This study investigates the interaction between mouse dendritic cells (DCs) and T cells, focusing on the formation of immunological synapses. The methodology involves imaging flow cytometry to analyze the cytoskeletal rearrangements and quantify alloreactivity.
Begin with a multi-well plate containing mouse dendritic cells, or DCs carrying alloantigens or genetic variants of self-antigens.
Introduce mouse T cells, including alloreactive T cells that are non-reactive to self-antigens, while recognizing foreign antigens.
The alloreactive T cells recognize these alloantigens and interact with DCs, triggering cytoskeleton rearrangement, including F-actin reorganization.
This promotes receptors on T cells to engage with co-stimulatory molecules on DCs, forming a cellular connection — an immunological synapse.
Fix the cells, transfer them to a tube, and introduce a cocktail of fluorochrome-labeled antibodies specific to T cell and DC receptors, imparting distinct fluorescence.
Remove unbound antibodies and resuspend the cells in a buffer containing a permeabilizing agent that permeabilizes the cells and green fluorophore-tagged protein markers that bind to F-actin.
Centrifuge and resuspend the cells in a buffer containing nuclear dye, staining the nuclei red.
Using imaging flow cytometry, identify the doublets — corresponding to T cell and DC conjugates with green crosshairs of F-actin — confirming synapse formation.
Quantify the doublets representing the degree of alloreactivity.
Begin by seeding 0.5 times 10 to the sixth dendritic cells into each well of a 96-well cell culture plate, followed by 1 times 10 to the sixth T cells in a final volume of up to 50 microliters total of culture medium per well.

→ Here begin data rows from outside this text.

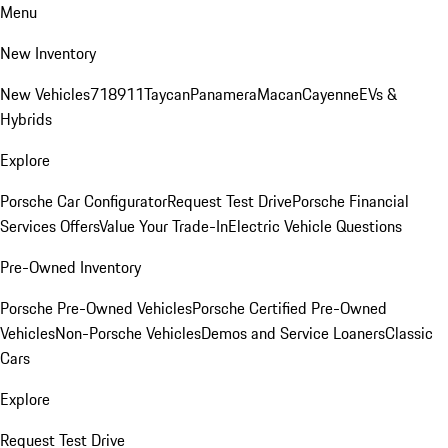
Menu
New Inventory
New Vehicles
718
911
Taycan
Panamera
Macan
Cayenne
EVs &
Hybrids
Explore
Porsche Car Configurator
Request Test Drive
Porsche Financial
Services Offers
Value Your Trade-In
Electric Vehicle Questions
Pre-Owned Inventory
Porsche Pre-Owned Vehicles
Porsche Certified Pre-Owned
Vehicles
Non-Porsche Vehicles
Demos and Service Loaners
Classic
Cars
Explore
Request Test Drive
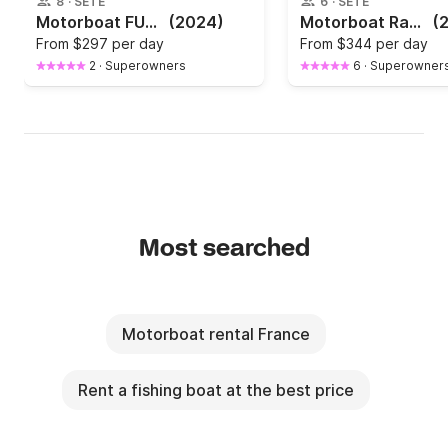
8
·
SÈTE
6
·
SÈTE
Motorboat FUN YAK Secu 15 6hp
(2024)
Motorboat Ranieri Voyager 19 s 100hp
(
From
$297 per day
From
$344 per day
2
·
Superowners
6
·
Superowner
Most searched
Motorboat rental France
Rent a fishing boat at the best price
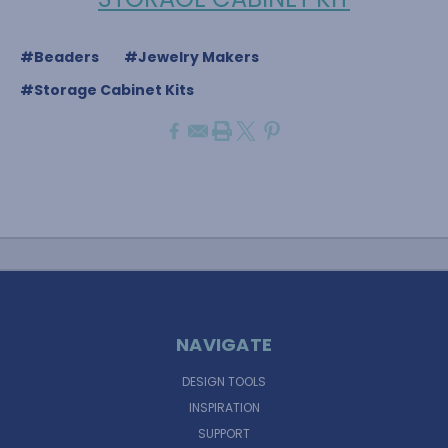
#Beaders
#Jewelry Makers
#Storage Cabinet Kits
NAVIGATE
DESIGN TOOLS
INSPIRATION
SUPPORT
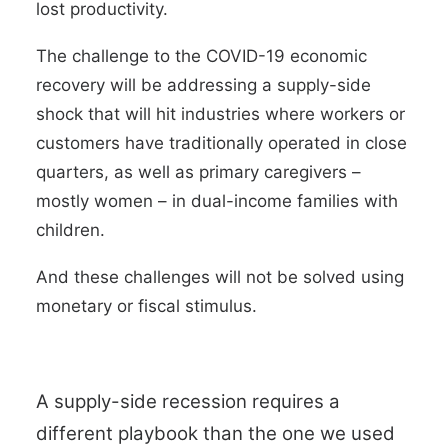
lost productivity.
The challenge to the COVID-19 economic
recovery will be addressing a supply-side
shock that will hit industries where workers or
customers have traditionally operated in close
quarters, as well as primary caregivers –
mostly women – in dual-income families with
children.
And these challenges will not be solved using
monetary or fiscal stimulus.
A supply-side recession requires a
different playbook than the one we used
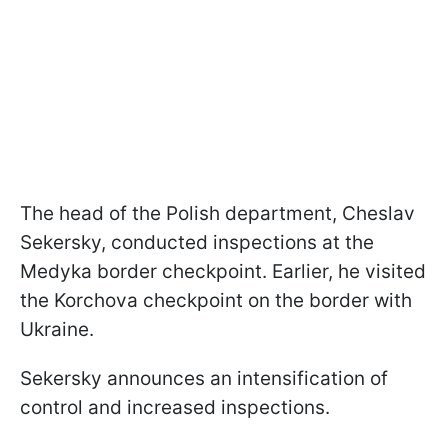
The head of the Polish department, Cheslav
Sekersky, conducted inspections at the
Medyka border checkpoint. Earlier, he visited
the Korchova checkpoint on the border with
Ukraine.
Sekersky announces an intensification of
control and increased inspections.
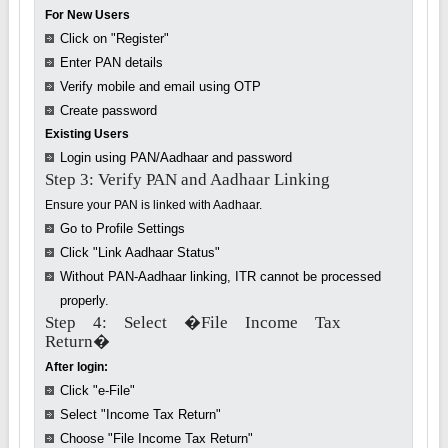
For New Users
Click on "Register"
Enter PAN details
Verify mobile and email using OTP
Create password
Existing Users
Login using PAN/Aadhaar and password
Step 3: Verify PAN and Aadhaar Linking
Ensure your PAN is linked with Aadhaar.
Go to Profile Settings
Click "Link Aadhaar Status"
Without PAN-Aadhaar linking, ITR cannot be processed
properly.
Step 4: Select �File Income Tax
Return�
After login:
Click "e-File"
Select "Income Tax Return"
Choose "File Income Tax Return"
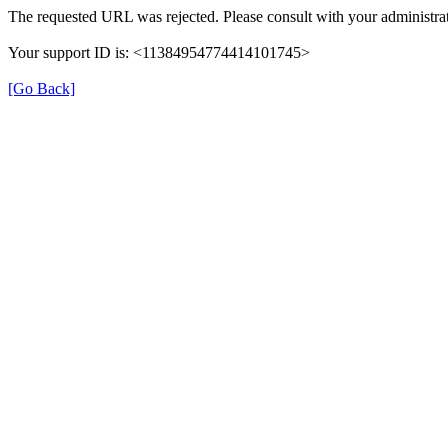
The requested URL was rejected. Please consult with your administrat
Your support ID is: <11384954774414101745>
[Go Back]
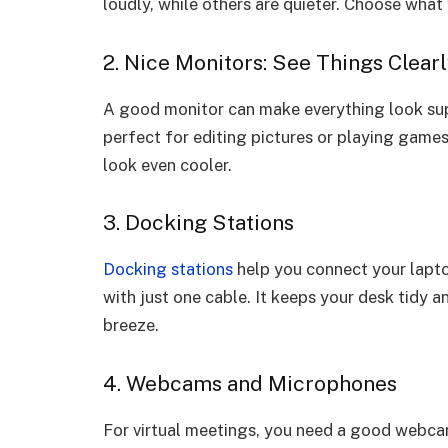
loudly, while others are quieter. Choose what 
2. Nice Monitors: See Things Clear
A good monitor can make everything look sup
perfect for editing pictures or playing games
look even cooler.
3. Docking Stations
Docking stations
help you connect your lapto
with just one cable. It keeps your desk tidy
breeze.
4. Webcams and Microphones
For virtual meetings, you need a good webcam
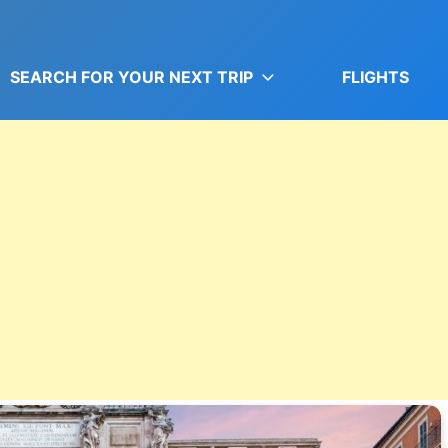
SEARCH FOR YOUR NEXT TRIP
FLIGHTS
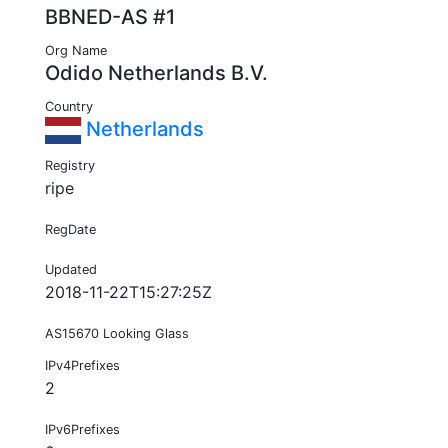
BBNED-AS #1
Org Name
Odido Netherlands B.V.
Country
Netherlands
Registry
ripe
RegDate
Updated
2018-11-22T15:27:25Z
AS15670 Looking Glass
IPv4Prefixes
2
IPv6Prefixes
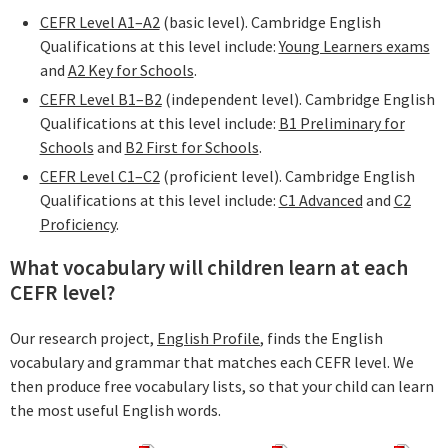
CEFR Level A1–A2
(basic level). Cambridge English
Qualifications at this level include:
Young Learners exams
and
A2 Key for Schools
.
CEFR Level B1–B2
(independent level). Cambridge English
Qualifications at this level include:
B1 Preliminary for
Schools
and
B2 First for Schools
.
CEFR Level C1–C2
(proficient level). Cambridge English
Qualifications at this level include:
C1 Advanced
and
C2
Proficiency
.
What vocabulary will children learn at each
CEFR level?
Our research project,
English Profile
, finds the English
vocabulary and grammar that matches each CEFR level. We
then produce free vocabulary lists, so that your child can learn
the most useful English words.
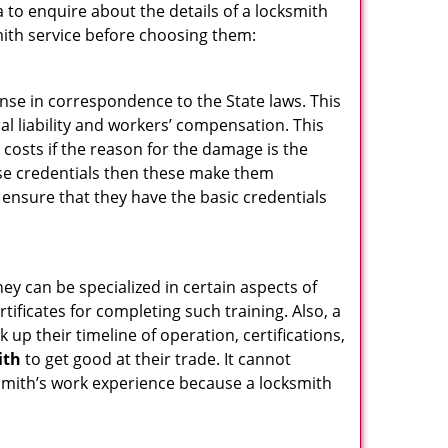
 to enquire about the details of a locksmith
ith service before choosing them:
ense in correspondence to the State laws. This
ral liability and workers’ compensation. This
 costs if the reason for the damage is the
se credentials then these make them
nsure that they have the basic credentials
hey can be specialized in certain aspects of
ificates for completing such training. Also, a
p their timeline of operation, certifications,
ith
to get good at their trade. It cannot
cksmith’s work experience because a locksmith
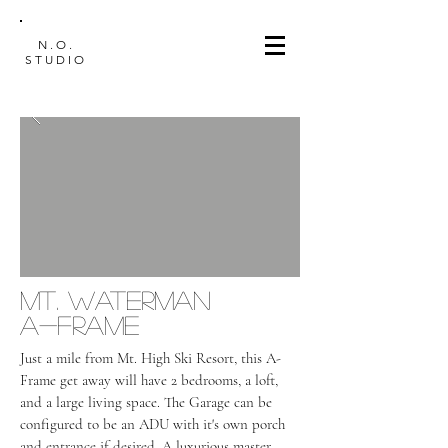
N.O.
STUDIO
mt. waterman
a-frame
Just a mile from Mt. High Ski Resort, this A-
Frame get away will have 2 bedrooms, a loft,
and a large living space. The Garage can be
configured to be an ADU with it's own porch
and entrance if desired. A luxurious master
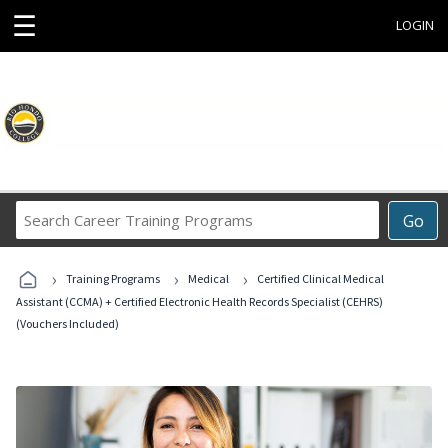
☰
LOGIN
Search
Go
Career
Training
›
›
›
Programs
Training Programs
Medical
Certified Clinical Medical
Assistant (CCMA) + Certified Electronic Health Records Specialist (CEHRS)
(Vouchers Included)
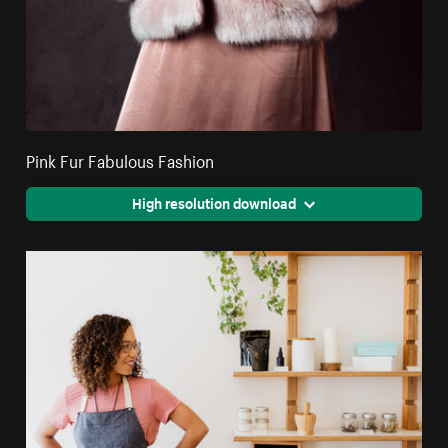
Pink Fur Fabulous Fashion
High resolution download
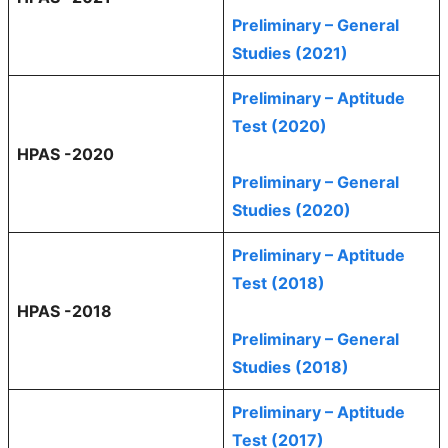
Preliminary – General
Studies (2021)
Preliminary – Aptitude
Test (2020)
HPAS -2020
Preliminary – General
Studies (2020)
Preliminary – Aptitude
Test (2018)
HPAS -2018
Preliminary – General
Studies (2018)
Preliminary – Aptitude
Test (2017)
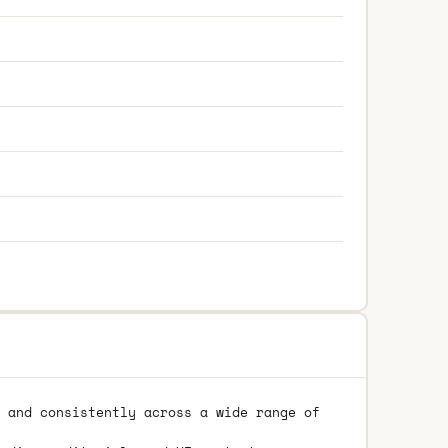
 and consistently across a wide range of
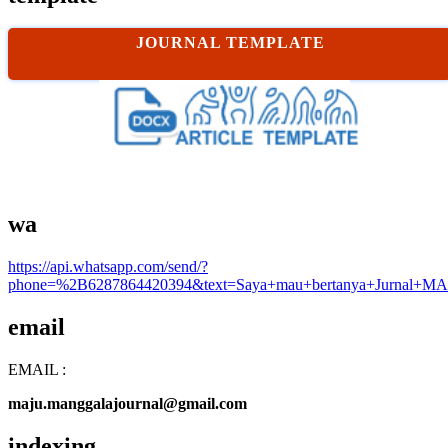
JOURNAL TEMPLATE
wa
https://api.whatsapp.com/send/?
phone=%2B6287864420394&text=Saya+mau+bertanya+Jurnal+MA
email
EMAIL :
maju.manggalajournal@gmail.com
indexing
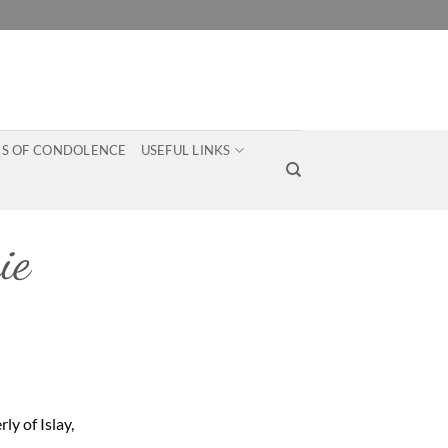
S OF CONDOLENCE
USEFUL LINKS
ie
ly of Islay,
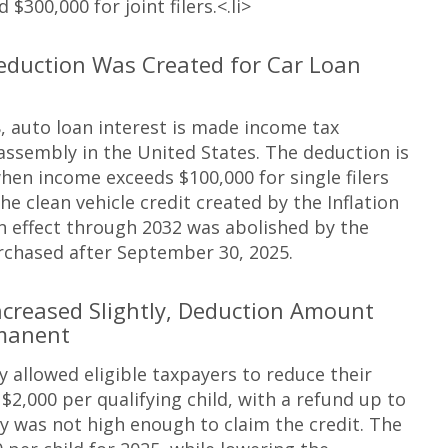
 $300,000 for joint filers.<.li>
eduction Was Created for Car Loan
, auto loan interest is made income tax
 assembly in the United States. The deduction is
hen income exceeds $100,000 for single filers
he clean vehicle credit created by the Inflation
in effect through 2032 was abolished by the
rchased after September 30, 2025.
ncreased Slightly, Deduction Amount
manent
ly allowed eligible taxpayers to reduce their
 $2,000 per qualifying child, with a refund up to
lity was not high enough to claim the credit. The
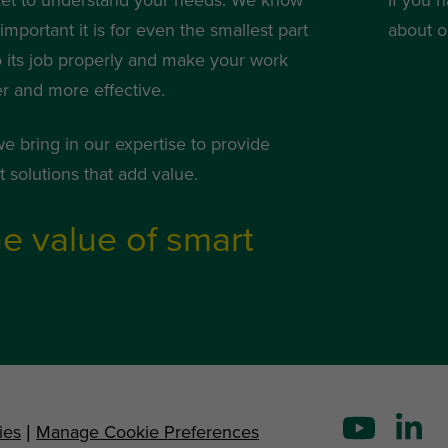
mportant it is for even the smallest part
about o
o its job properly and make your work
er and more effective.
we bring in our expertise to provide
 solutions that add value.
e value of smart
ies
|
Manage Cookie Preferences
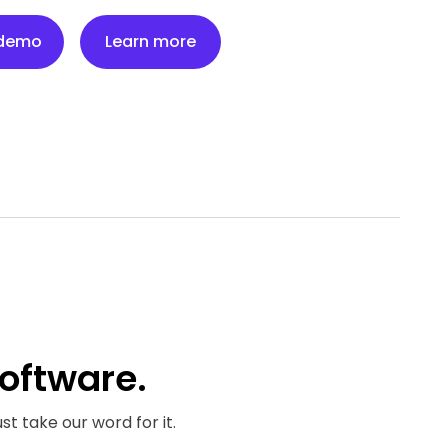
Learn more
 demo
Learn more
oftware.
st take our word for it.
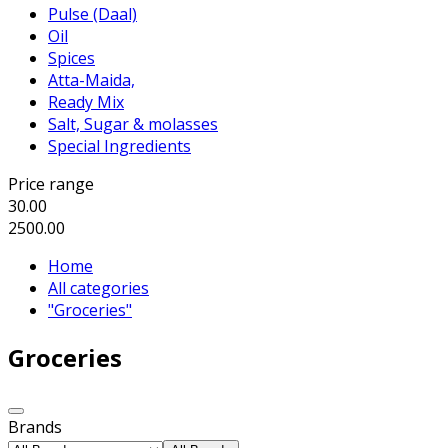
Pulse (Daal)
Oil
Spices
Atta-Maida,
Ready Mix
Salt, Sugar & molasses
Special Ingredients
Price range
30.00
2500.00
Home
All categories
"Groceries"
Groceries
Brands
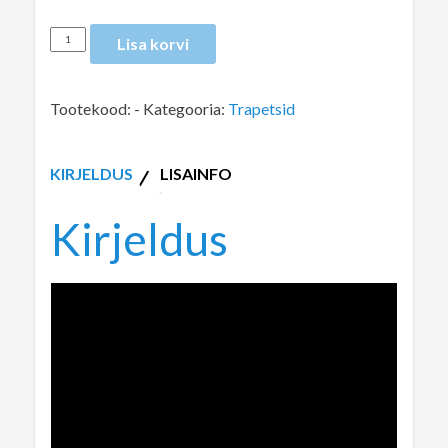
Lisa korvi
Tootekood:
-
Kategooria:
Trapetsid
KIRJELDUS
LISAINFO
Kirjeldus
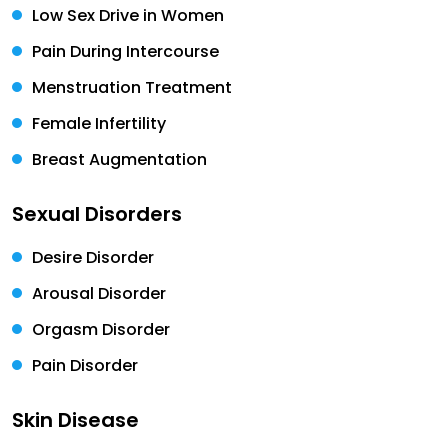
Low Sex Drive in Women
Pain During Intercourse
Menstruation Treatment
Female Infertility
Breast Augmentation
Sexual Disorders
Desire Disorder
Arousal Disorder
Orgasm Disorder
Pain Disorder
Skin Disease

Incubate the cold cultures for four hours at 37 degrees Celsius and 5% carbon dioxide.
Then, add three times the culture volume of 1.5% formaldehyde in PBS to each well for 30 minutes at room temperature. At the end of the fixation, transfer the cells from each well into a corresponding 5-milliliter polystyrene tube, and stain in the cells with the appropriate fluorochrome-conjugated antibodies in 100 microliters of wash buffer for 30 minutes at room temperature, protected from light.
Next, wash the cells in 1 milliliter of wash buffer and resuspend the pellets in perm wash buffer containing phalloidin-FITC. After another 30 minutes at room temperature protected from light, wash the cells in 1 milliliter of fresh perm wash buffer. Resuspend the pellets in the nuclear dye of interest in perm wash buffer for a final 30-minute incubation at room temperature protected from light, and wash the cells in 1 milliliter of perm wash buffer, followed by one wash in wash buffer alone. Then, resuspend the cells in 50 to 100 microliters of fresh wash buffer, and transfer the cells into small-capped microcentrifuge tubes.
To analyze the cell-to-cell interactions, first, reserve one channel for brightfield image acquisition, and load the first control tube. With the brightfield channel turned off, in the Workspace window, create a new scatterplot for each channel used with the aspect ratio over the area, and gate the singlets where the aspect ratio is close to one.
For each fluorochrome, check the positive population, and adjust the laser voltage in the illumination box as necessary. In the Channels box, select the appropriate channels for the fluorochromes used in the staining. Then, click Record. When the number of events reaches the specified threshold, the acquisition will stop automatically.
After all of the single stain controls have been acquired, load the first experimental sample tube, and acquire several tens of thousands of events under the appropriate analysis channels, including the brightfield channel.